Furthermore, the opportunity has been created for the students to link the new knowledge they will encounter in the text with the knowledge they already possess. The predicting strategy also facilitates use of text structure as students learn that headings, subheadings, and questions imbedded in the text are useful means of anticipating what might occur next.

Clarifying

Clarifying is an activity that is particularly important when working with students who have a history of comprehension difficulty. These students may believe that the purpose of reading is only about saying the words correctly; they may have not yet registered that the words, and the passage, are not making sense to them.

When the students are asked to clarify, their attention is called to the fact that there may be many reasons why text is difficult to understand such as new vocabulary, unclear reference words, and unfamiliar and perhaps difficult concepts.

They are taught to be alert to the effects of such impediments to comprehension and to take the necessary measures to restore meaning (e.g., reread, ask for help).

Question generating

Question generating reinforces the summarising strategy and carries the learner one more step along in the comprehension activity. When students generate questions, they first identify the kind of information that is significant enough to provide the substance for a question.

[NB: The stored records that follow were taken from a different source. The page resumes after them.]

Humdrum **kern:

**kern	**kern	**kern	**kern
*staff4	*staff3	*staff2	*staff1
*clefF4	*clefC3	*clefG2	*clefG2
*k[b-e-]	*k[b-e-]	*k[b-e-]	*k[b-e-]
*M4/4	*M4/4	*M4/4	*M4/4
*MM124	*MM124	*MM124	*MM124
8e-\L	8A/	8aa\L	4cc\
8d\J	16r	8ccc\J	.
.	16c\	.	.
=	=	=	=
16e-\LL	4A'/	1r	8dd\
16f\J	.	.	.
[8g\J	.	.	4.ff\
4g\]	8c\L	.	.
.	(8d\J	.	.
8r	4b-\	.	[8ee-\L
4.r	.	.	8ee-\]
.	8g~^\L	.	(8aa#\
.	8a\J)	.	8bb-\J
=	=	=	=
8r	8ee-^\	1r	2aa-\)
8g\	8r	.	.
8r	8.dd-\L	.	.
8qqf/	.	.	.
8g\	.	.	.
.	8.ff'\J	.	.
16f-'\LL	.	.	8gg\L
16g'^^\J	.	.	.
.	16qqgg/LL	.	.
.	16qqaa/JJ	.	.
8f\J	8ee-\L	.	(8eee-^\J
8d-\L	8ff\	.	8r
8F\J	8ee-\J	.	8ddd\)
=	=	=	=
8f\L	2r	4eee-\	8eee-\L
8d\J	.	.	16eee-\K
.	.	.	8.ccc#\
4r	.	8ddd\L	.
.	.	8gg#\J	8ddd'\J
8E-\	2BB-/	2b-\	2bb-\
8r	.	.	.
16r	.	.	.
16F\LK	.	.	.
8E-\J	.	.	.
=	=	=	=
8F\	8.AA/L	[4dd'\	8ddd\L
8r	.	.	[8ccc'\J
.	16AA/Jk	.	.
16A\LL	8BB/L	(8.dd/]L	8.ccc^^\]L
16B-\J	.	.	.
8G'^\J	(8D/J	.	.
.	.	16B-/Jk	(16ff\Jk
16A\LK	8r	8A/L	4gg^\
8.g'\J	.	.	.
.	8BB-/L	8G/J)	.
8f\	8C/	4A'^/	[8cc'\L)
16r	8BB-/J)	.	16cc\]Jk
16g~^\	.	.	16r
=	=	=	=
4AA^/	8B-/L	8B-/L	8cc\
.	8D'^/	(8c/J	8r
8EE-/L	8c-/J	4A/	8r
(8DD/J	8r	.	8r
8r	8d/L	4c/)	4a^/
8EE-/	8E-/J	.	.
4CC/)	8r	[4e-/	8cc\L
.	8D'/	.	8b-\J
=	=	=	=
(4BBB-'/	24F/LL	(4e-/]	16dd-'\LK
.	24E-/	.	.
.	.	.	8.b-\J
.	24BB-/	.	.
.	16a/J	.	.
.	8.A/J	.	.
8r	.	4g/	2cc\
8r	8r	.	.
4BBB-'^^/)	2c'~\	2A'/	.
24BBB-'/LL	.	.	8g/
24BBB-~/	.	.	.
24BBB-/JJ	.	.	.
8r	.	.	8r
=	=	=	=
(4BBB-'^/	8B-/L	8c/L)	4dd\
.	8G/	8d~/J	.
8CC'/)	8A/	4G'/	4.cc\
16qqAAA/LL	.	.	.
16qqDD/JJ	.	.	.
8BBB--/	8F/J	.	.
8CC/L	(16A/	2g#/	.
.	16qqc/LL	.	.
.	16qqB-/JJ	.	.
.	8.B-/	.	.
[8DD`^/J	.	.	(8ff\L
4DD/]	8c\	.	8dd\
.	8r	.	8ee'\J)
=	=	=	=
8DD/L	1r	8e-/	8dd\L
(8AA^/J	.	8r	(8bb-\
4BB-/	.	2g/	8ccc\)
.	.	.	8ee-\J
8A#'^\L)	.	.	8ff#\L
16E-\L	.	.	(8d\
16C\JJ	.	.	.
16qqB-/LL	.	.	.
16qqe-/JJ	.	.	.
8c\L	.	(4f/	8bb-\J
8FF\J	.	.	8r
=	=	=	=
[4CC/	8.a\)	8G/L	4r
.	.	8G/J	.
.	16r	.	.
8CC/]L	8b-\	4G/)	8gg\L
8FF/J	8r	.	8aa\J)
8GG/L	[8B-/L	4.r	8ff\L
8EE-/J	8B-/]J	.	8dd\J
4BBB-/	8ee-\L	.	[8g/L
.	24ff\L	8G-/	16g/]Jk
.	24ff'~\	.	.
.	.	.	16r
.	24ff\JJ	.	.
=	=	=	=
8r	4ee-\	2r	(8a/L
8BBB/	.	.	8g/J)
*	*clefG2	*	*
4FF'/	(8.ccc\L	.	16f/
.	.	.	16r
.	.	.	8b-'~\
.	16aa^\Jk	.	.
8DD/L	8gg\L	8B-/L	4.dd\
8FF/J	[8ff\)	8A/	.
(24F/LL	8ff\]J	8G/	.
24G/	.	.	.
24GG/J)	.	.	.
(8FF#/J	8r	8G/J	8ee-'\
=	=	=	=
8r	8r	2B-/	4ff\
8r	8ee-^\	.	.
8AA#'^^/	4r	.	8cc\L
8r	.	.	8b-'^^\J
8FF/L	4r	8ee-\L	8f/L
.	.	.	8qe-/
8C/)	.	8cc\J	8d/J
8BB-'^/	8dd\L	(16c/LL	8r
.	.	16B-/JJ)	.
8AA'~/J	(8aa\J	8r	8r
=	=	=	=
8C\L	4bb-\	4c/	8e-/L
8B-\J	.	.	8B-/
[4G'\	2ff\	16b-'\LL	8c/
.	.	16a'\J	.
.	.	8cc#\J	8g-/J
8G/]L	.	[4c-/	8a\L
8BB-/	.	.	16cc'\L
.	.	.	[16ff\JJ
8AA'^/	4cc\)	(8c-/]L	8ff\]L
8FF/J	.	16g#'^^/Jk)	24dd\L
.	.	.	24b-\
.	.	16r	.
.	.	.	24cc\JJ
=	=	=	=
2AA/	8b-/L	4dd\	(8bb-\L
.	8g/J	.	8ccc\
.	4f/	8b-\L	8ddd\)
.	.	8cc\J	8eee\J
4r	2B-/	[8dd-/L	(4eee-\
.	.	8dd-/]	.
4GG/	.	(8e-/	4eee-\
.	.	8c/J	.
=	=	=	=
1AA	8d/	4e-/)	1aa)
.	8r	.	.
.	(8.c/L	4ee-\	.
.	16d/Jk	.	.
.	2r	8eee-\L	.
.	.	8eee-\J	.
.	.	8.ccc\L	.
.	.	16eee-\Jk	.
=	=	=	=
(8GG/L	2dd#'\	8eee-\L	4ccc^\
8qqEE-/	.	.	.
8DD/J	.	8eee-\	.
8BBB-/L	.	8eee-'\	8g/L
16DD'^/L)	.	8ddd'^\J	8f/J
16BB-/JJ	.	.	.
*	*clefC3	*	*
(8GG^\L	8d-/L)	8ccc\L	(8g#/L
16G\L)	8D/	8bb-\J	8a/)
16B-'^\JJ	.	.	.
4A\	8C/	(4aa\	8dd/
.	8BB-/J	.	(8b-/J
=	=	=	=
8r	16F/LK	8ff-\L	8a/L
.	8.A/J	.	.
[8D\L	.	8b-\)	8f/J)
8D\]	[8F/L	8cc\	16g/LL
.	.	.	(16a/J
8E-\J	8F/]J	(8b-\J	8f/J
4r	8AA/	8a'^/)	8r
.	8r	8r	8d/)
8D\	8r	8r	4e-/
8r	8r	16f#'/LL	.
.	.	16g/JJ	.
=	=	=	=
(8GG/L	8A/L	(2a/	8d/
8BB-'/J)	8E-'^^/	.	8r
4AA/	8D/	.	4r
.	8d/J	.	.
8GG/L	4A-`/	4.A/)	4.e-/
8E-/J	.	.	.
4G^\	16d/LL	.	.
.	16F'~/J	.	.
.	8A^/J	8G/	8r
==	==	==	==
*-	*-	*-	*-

They then pose this information in question form and self-test to ascertain that they can indeed answer their own question. Question generating is a flexible strategy to the extent that students can be taught and encouraged to generate questions at many levels. For example, some school situations require that students master supporting detail information; others require that the students be able to infer or apply new information from text.

Summarising

Summarising provides the opportunity to identify and integrate the most important information in the text. Text can be summarised across sentences, across paragraphs, and across the passage as a whole. When the students first begin the Reciprocal Teaching procedure, their efforts are generally focused at the sentence and paragraph levels. As they become more proficient, they are able to integrate at the paragraph and passage levels.

Selecting text

When selecting text for students, teachers consider the following:

  • Is the information in the text connected and organized?
  • Are the sentences grammatically complex, using embedded and subordinate clauses?
  • How long are the sentences?
  • Is there technical/subject specific vocabulary that may be unfamiliar?
  • Are words used that assume a specific cultural knowledge?
  • Does the text avoid stereotyping?
  • Does the text omit important information?
  • Does the text acknowledge the experience and backgrounds of different groups?
  • Does the text have a clear and predictable layout?
  • Is there an acceptable amount of text per page?
  • Do the headings, labels and illustrations relate to the content?